Behaviour of E721 with numpy.dtype

astral-sh / ruff

An extremely fast Python linter and code formatter, written in Rust.

https://docs.astral.sh/ruff

MIT License

31.83k stars 1.07k forks source link

Behaviour of E721 with numpy.dtype #9570

Closed nstarman closed 8 months ago

nstarman commented 9 months ago

numpy.dtype is tripping rule E721. I'm not sure it should be.

x = np.array([1,2,3], dtype=float)
x.dtype == float  # <- trips E721

.dtype is an object, e.g. a dtype('float64'). While x.dtype == float may not be the best means of testing a dtype, I don't think this is E721.

charliermarsh commented 9 months ago

What about x.dtype is np.dtype(float)?

nstarman commented 9 months ago

Looking at https://github.com/numpy/numpy/blob/5feea41396910a3065c8e79886127fad4cbdebf3/numpy/__init__.pyi#L844, it appears that == is fine for dtypes.

I suppose we should ask a numpy dev — ping @mhvk — about preferred syntax.

mhvk commented 9 months ago

dtype are a bit of a strange beast, but definitely best thought of as instances, not classes, and they are meant to be comparable not just to their own class, but also to the corresponding scalar types (e.g., x.dtype == np.float32) and strings (e.g., x.dtype == ['i1,i4']; basically, __eq__ always tries to do dtype(other).
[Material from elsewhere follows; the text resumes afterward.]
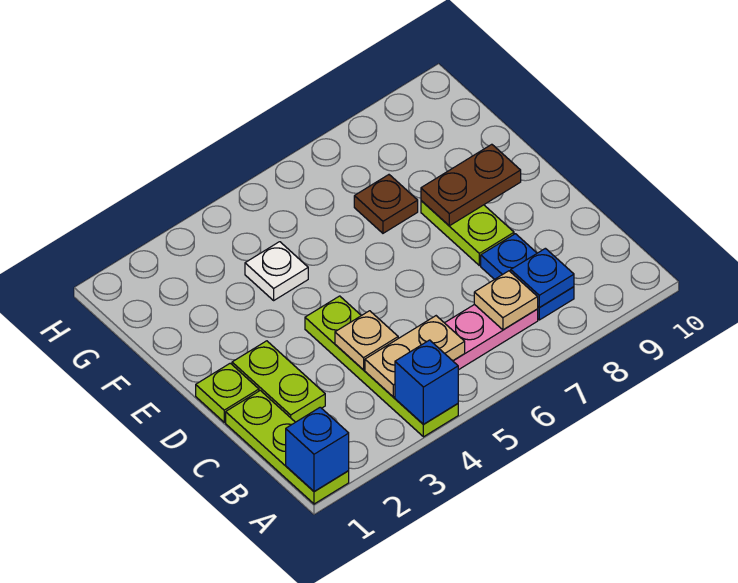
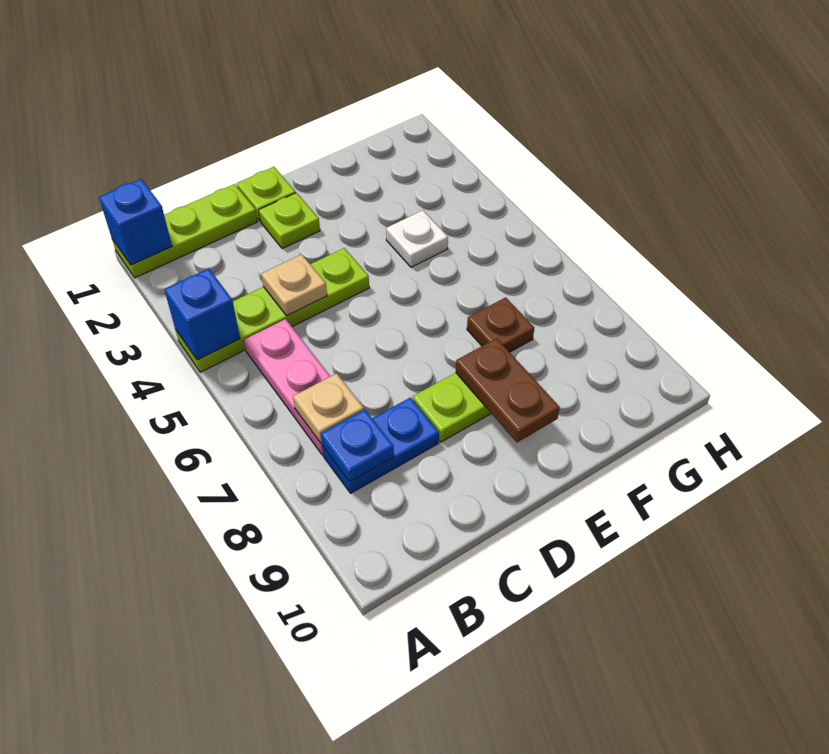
tan 1x2 plate [365,316,465,397] -> none
lime 1x2 plate [232,341,325,422] -> lime 1x1 plate [259,193,320,249]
charliermarsh commented 8 months ago

Okay, we can try to special-case it when comparing a .dtype attribute directly, though we'll still get it wrong in the general case (since given x == y, we can't know definitively whether x is a dtype).

charliermarsh commented 8 months ago

@mhvk -- Just to clarify, is x.dtype == float is preferable over (e.g.) x.dtype is np.dtype(float) or looking at the dtype kind or char?

zanieb commented 8 months ago

I feel like x.dtype is np.dtype(float) is more correct, but this might make sense to exclude from E721 as it doesn't seem worse to use == float.

mhvk commented 8 months ago

I think it is much safer in general usage to use ==, since is really only works for the basic numpy built-in dtype. np.dtype("i,i") is np.dtype("i,i") gives False, because a new structured dtype is created for every call. So, to the point of this PR, dtype really should not generally be considered classes and thus no preference for is over isinstance or ==.

charliermarsh commented 8 months ago

Okay, sounds good. Thanks for chiming in.